Convert web scraping task(s) to use REST API

tangledhelix / dp_pp_utils

Utility stuff for my Distributed Proofreaders Post-Processing work

MIT License

0 stars 0 forks source link

Convert web scraping task(s) to use REST API #17

Open tangledhelix opened 6 months ago

tangledhelix commented 6 months ago

Particularly in make_project.py, anywhere that an HTML fetch & parse is happening, try to use the REST API instead.

tangledhelix commented 6 months ago

pgdp_login() can likely be replaced by a function to create an HTTP session to the API
- If not then a new function to do that should be added
Rewrite scrape_project_info(). Currently it is responsible to grab:
- Book title
- Author
- Forum link
Look at download_text(), download_images() and see if API replacements exist

tangledhelix commented 6 months ago

https://github.com/DistributedProofreaders/dproofreaders/blob/master/api/USERS_GUIDE.md

tangledhelix commented 6 months ago

GET /projects/{projectID} will supply:

title
author
comments which could be interpolated into README.md during rendering

I don't see the forum link in the output. No other API calls seem like they'd have it either.

I see no API calls that could fetch the text or image files.

Does the API key let you into the web site as well or only into the API methods?
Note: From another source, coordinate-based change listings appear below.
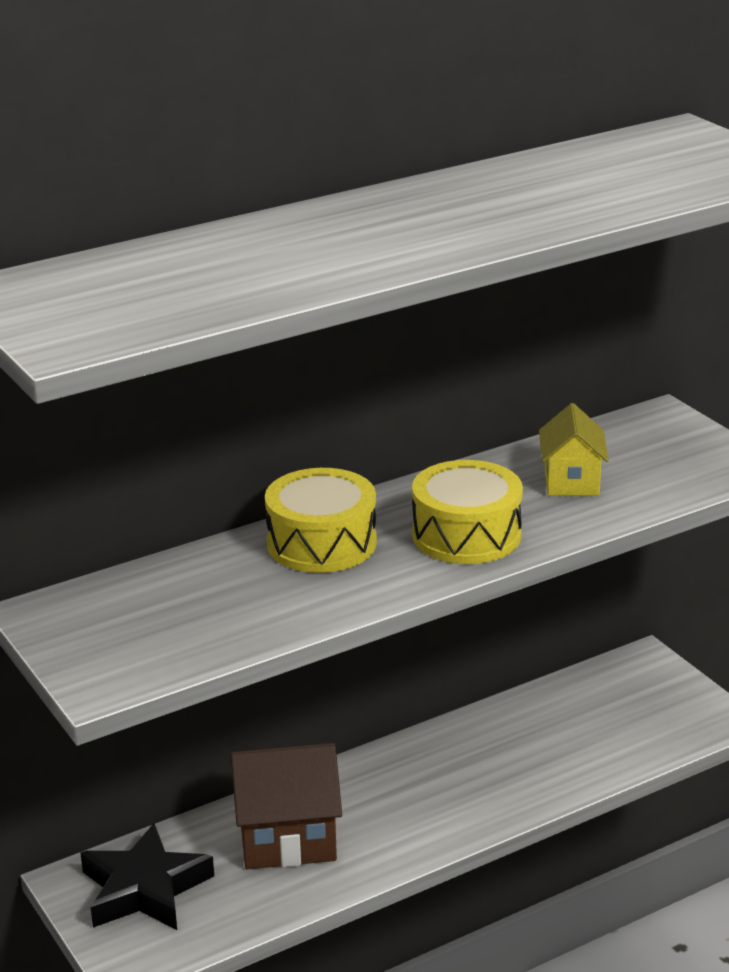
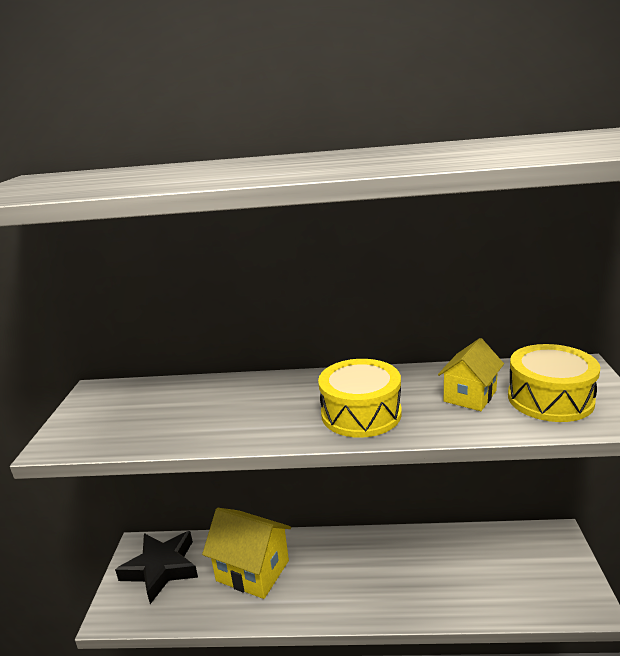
camera: 35 degrees right, 5 degrees down
brown house [230,743,342,869] -> yellow house [202,508,291,599]
yellow drum [265,468,377,573] -> yellow drum moved to [508,344,600,422]

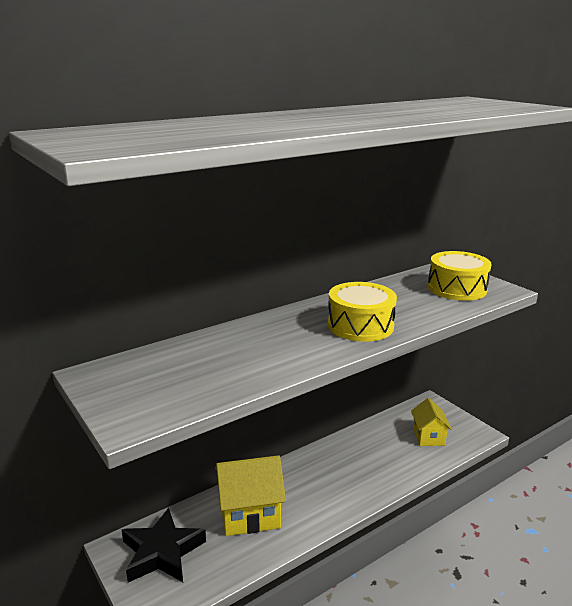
camera: 40 degrees left, 0 degrees up
yellow house [438,338,504,411] -> yellow house moved to [411,398,452,446]

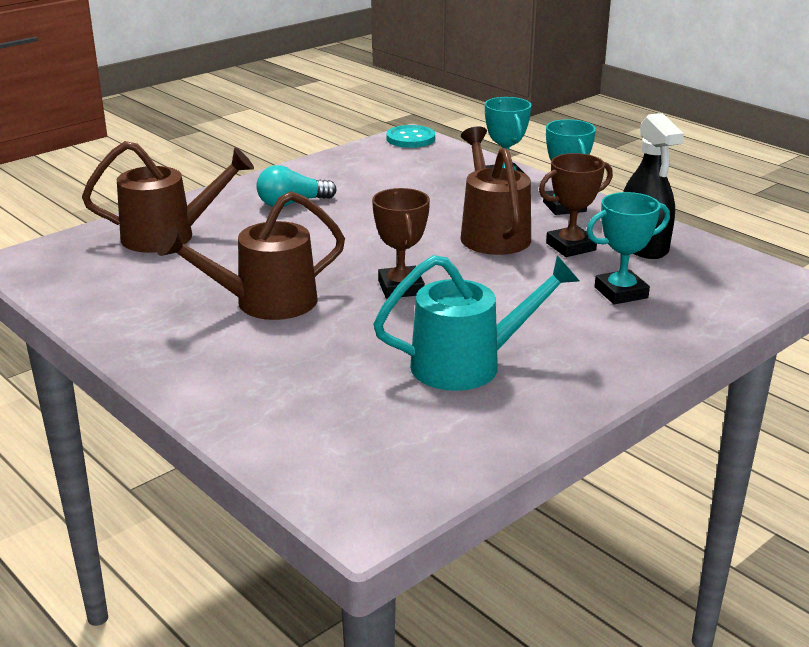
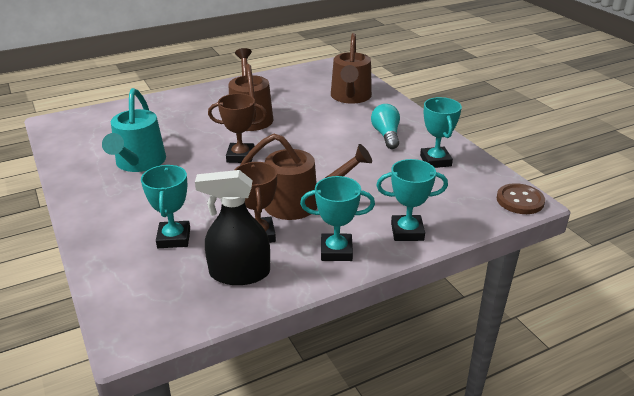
camera: 105 degrees right, 5 degrees up
turquoise button [386,125,435,148] -> brown button [497,183,545,214]
none -> turquoise trophy [420,97,462,168]

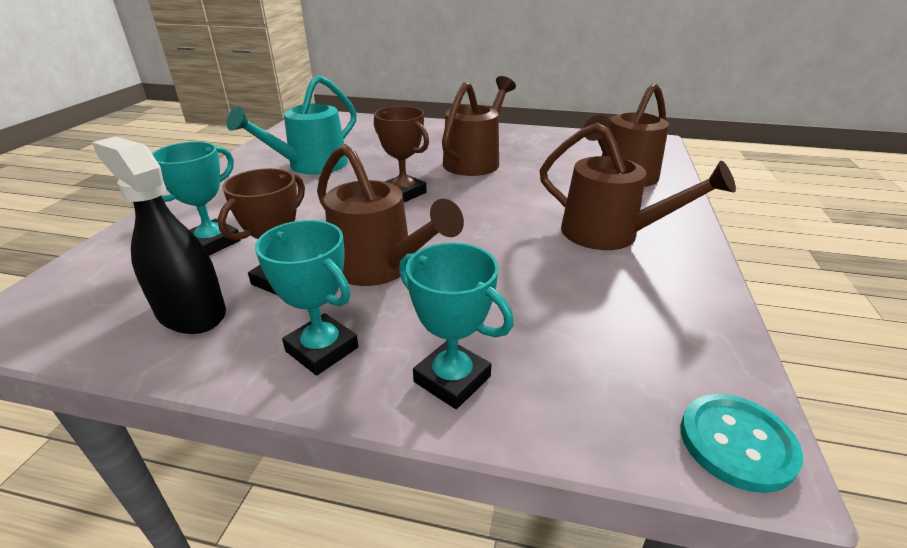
camera: 40 degrees right, 0 degrees up
turquoise light bulb [371,104,400,149] -> brown watering can [540,123,736,250]
turquoise trophy [420,97,462,168] -> none
brown button [497,183,545,214] -> turquoise button [681,394,803,493]

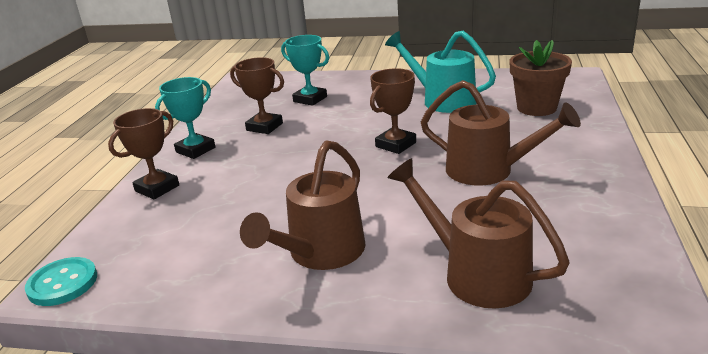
camera: 90 degrees right, 5 degrees down
black spray bottle [92,136,226,334] -> none
brown watering can [317,144,464,286] -> none
turquoise trophy [399,242,514,409] -> brown trophy [108,108,179,199]
none -> brown flower pot [509,40,572,116]

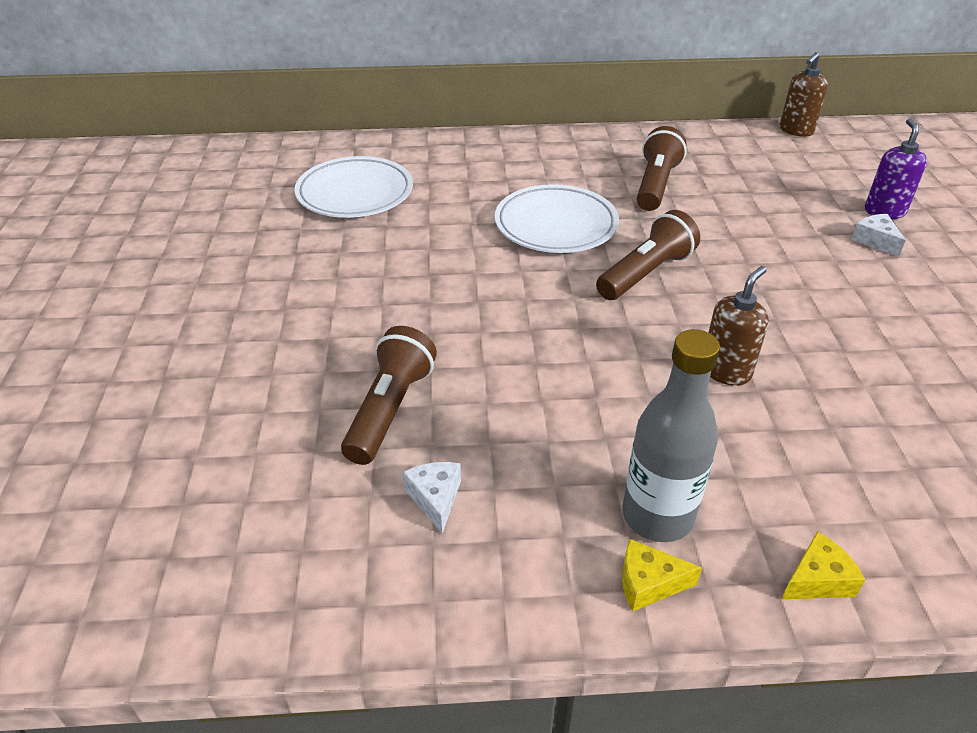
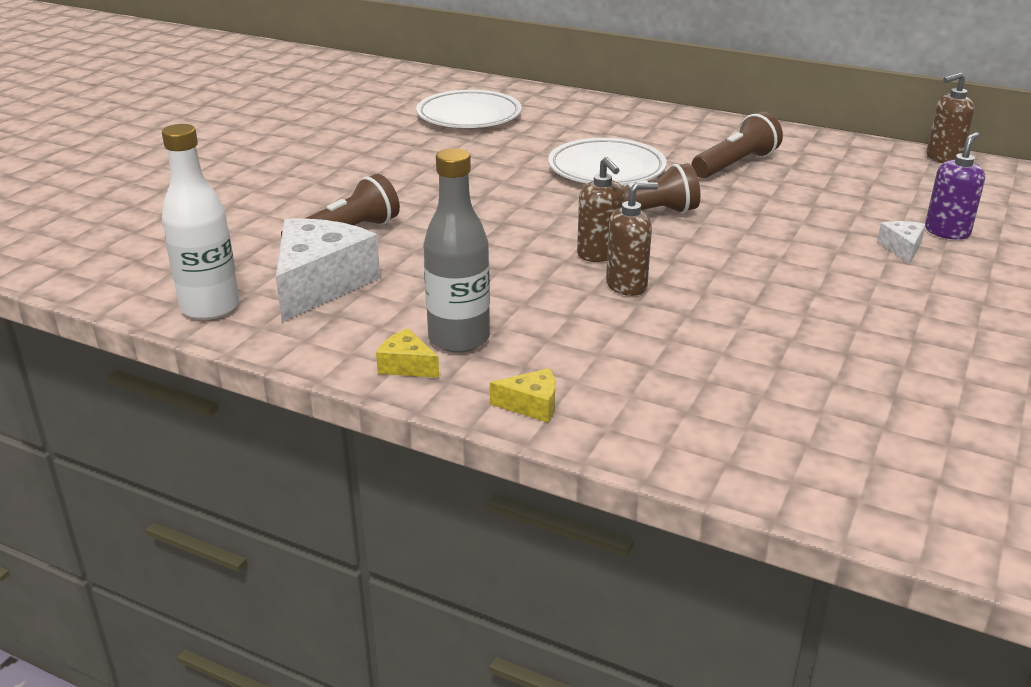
camera: 30 degrees right, 10 degrees down
white cheese [403,462,461,534] -> white cheese [276,218,380,322], size x2.21
none -> white bottle [162,124,240,320]
none -> brown soap dispenser [577,157,625,262]

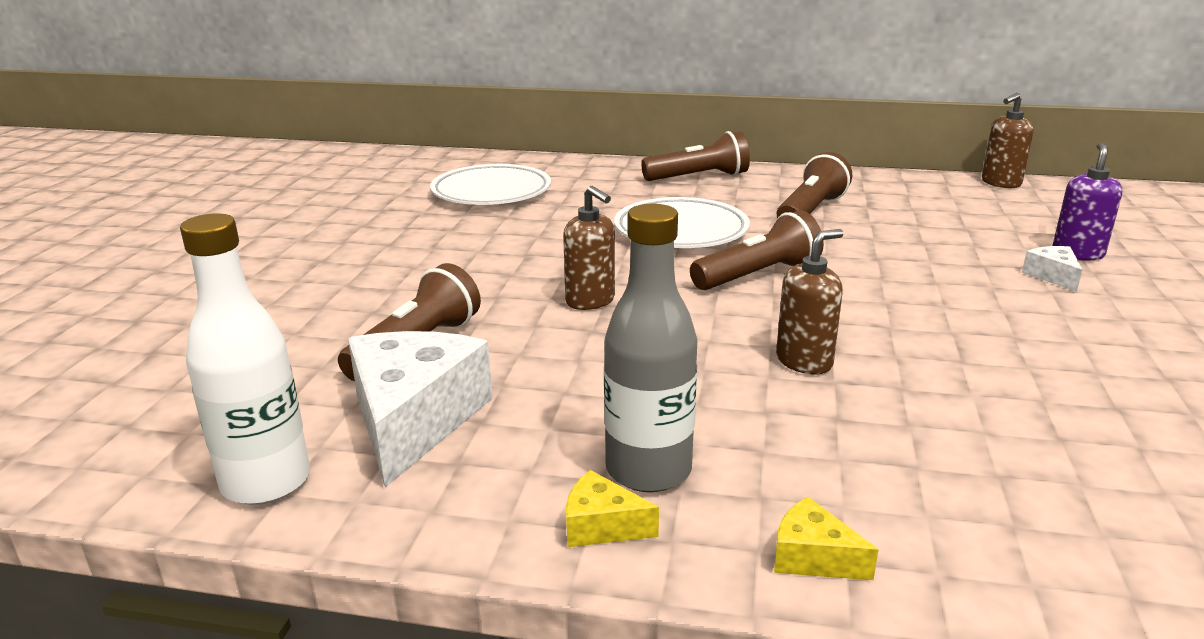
camera: 15 degrees left, 5 degrees down
yellow cheese [490,368,555,422] -> yellow cheese turned 135 degrees counterclockwise [774,497,879,580]
brown soap dispenser [577,157,625,262] -> brown soap dispenser moved to [563,186,615,310]
none -> brown flashlight [641,131,750,181]

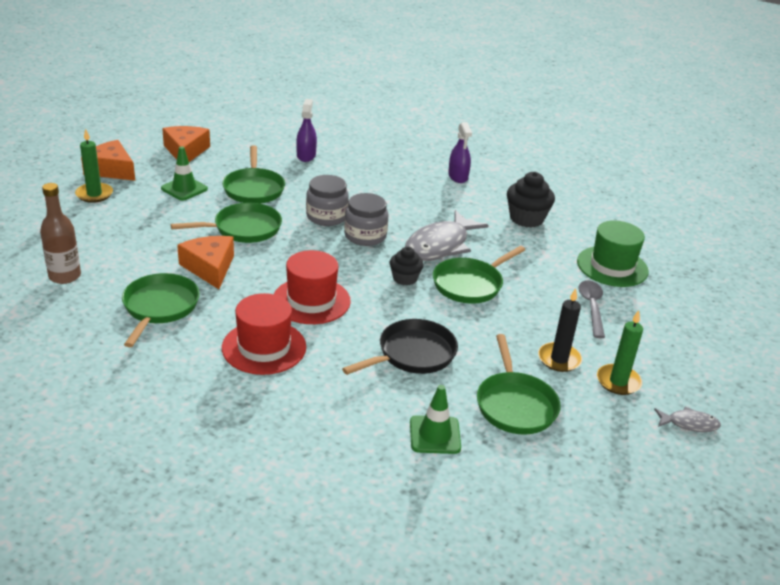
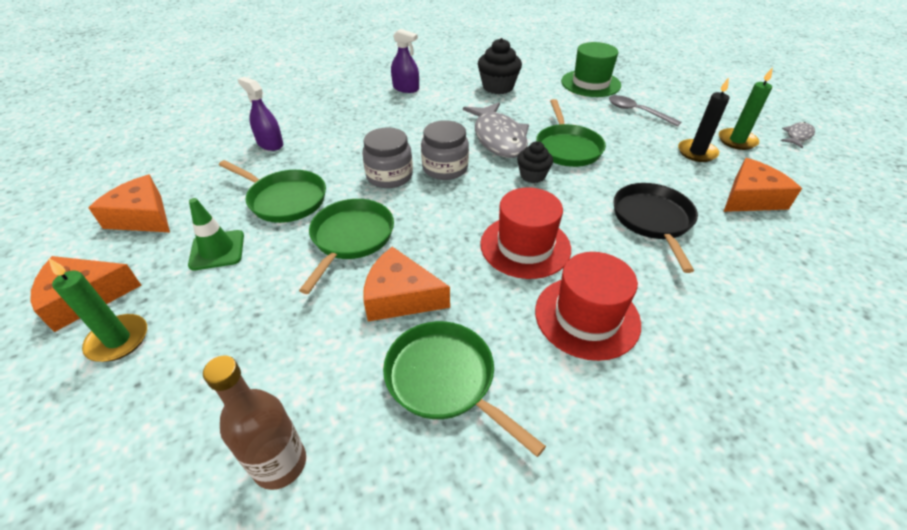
camera: 50 degrees left, 10 degrees up
green traffic cone [410,385,461,454] -> none
green pan [477,334,561,435] -> orange cheese [723,158,802,212]

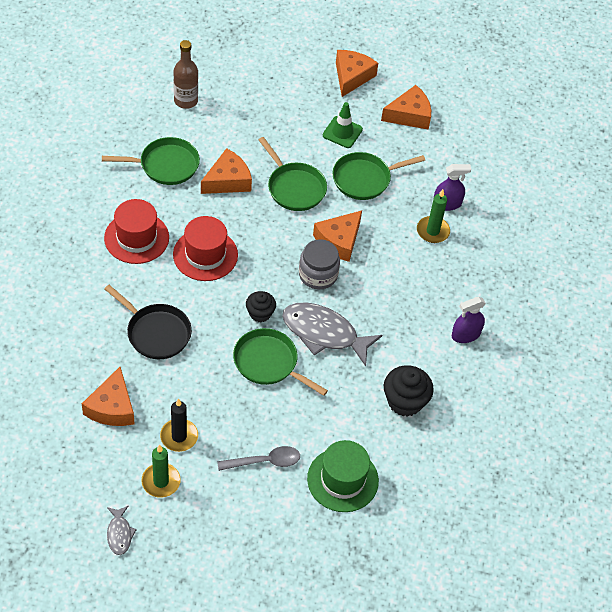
camera: 125 degrees right, 10 degrees up
green candle [49,259,147,362] -> green candle moved to [417,189,450,243]
grey jar [362,127,413,188] -> orange cheese [313,210,362,262]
tangledhelix commented 6 months ago

Auth is via a header X-API-KEY with a value of the key.

tangledhelix commented 6 months ago

Implemented the API in make_project.py to fetch the title, author, comments. Still need to scrape to get the forum link. Added project comments, previously this was done by hand.

tangledhelix commented 6 months ago

Nothing else to do here unless/until the upstream API has the forum_link as well.